**** SUPPLIED INFORMATION

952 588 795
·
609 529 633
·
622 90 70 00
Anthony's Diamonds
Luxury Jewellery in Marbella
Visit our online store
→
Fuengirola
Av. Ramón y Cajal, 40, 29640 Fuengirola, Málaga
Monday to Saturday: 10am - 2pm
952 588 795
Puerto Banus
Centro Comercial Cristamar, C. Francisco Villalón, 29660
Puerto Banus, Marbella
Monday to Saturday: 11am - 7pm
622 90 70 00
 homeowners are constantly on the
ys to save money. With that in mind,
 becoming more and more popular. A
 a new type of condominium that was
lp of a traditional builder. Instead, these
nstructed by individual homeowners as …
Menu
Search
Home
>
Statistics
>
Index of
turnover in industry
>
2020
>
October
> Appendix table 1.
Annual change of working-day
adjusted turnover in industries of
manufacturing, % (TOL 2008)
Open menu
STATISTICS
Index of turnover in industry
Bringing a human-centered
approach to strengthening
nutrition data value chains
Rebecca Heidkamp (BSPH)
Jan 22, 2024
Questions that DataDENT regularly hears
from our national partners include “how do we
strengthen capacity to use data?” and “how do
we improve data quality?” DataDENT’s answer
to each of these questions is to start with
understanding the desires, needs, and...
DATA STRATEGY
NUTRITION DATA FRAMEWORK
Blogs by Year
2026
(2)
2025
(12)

********
**** SUPPLIED INFORMATION

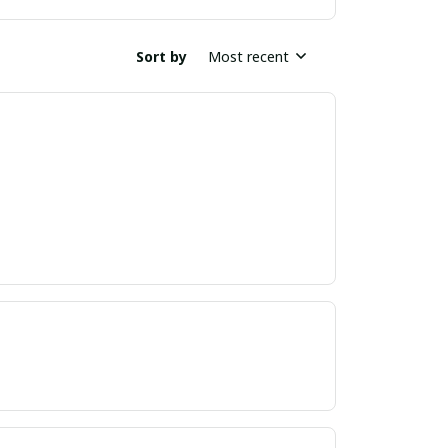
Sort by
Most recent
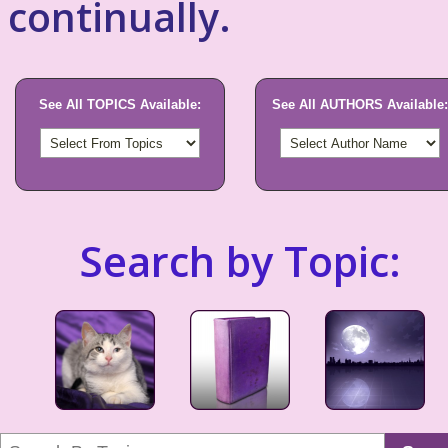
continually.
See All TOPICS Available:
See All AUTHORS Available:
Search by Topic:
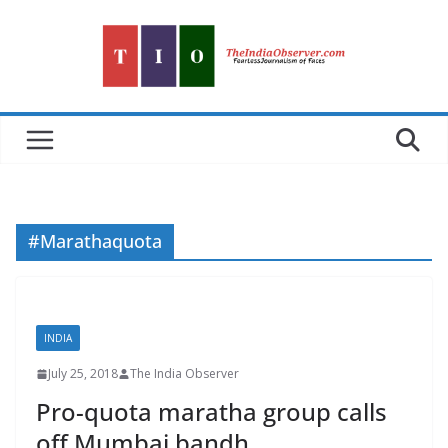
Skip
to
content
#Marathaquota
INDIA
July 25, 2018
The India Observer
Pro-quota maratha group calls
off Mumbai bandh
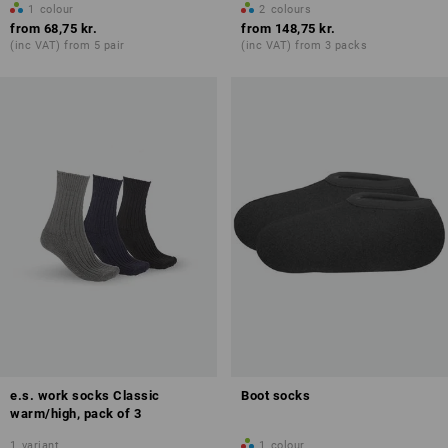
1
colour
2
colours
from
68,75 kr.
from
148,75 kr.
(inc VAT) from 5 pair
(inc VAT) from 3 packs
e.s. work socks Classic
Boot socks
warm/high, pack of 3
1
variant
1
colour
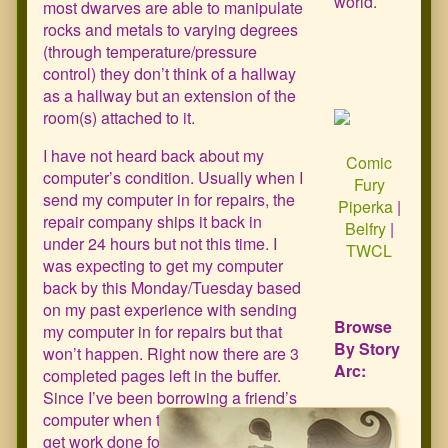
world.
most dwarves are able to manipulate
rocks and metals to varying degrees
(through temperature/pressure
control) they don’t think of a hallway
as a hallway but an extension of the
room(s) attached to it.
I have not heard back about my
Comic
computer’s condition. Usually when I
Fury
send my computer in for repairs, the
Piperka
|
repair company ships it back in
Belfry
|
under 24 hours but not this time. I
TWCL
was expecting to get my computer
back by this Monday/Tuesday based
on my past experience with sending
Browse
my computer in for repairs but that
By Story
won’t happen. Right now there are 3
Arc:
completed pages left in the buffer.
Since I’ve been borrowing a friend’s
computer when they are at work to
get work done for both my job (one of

********
**** SUPPLIED INFORMATION

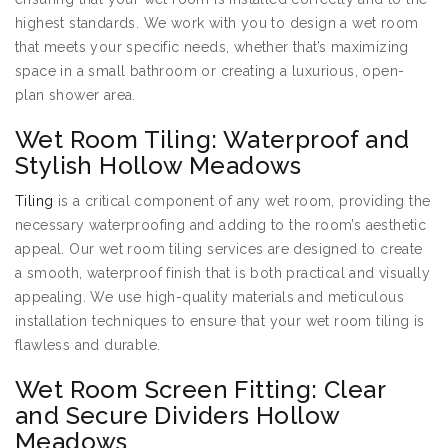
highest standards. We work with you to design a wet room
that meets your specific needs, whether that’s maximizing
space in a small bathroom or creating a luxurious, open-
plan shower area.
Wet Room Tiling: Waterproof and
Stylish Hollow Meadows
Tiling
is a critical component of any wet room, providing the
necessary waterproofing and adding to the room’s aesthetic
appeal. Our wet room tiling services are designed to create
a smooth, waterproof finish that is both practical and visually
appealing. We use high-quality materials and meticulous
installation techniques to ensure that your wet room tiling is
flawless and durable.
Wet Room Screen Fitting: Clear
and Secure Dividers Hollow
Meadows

********

• [TASK OBJECTIVE]: Out of the records above, pick each line that contains the string "your".

• [EXERCISE OUTPUT]:
that meets your specific needs, whether that’s maximizing
installation techniques to ensure that your wet room tiling is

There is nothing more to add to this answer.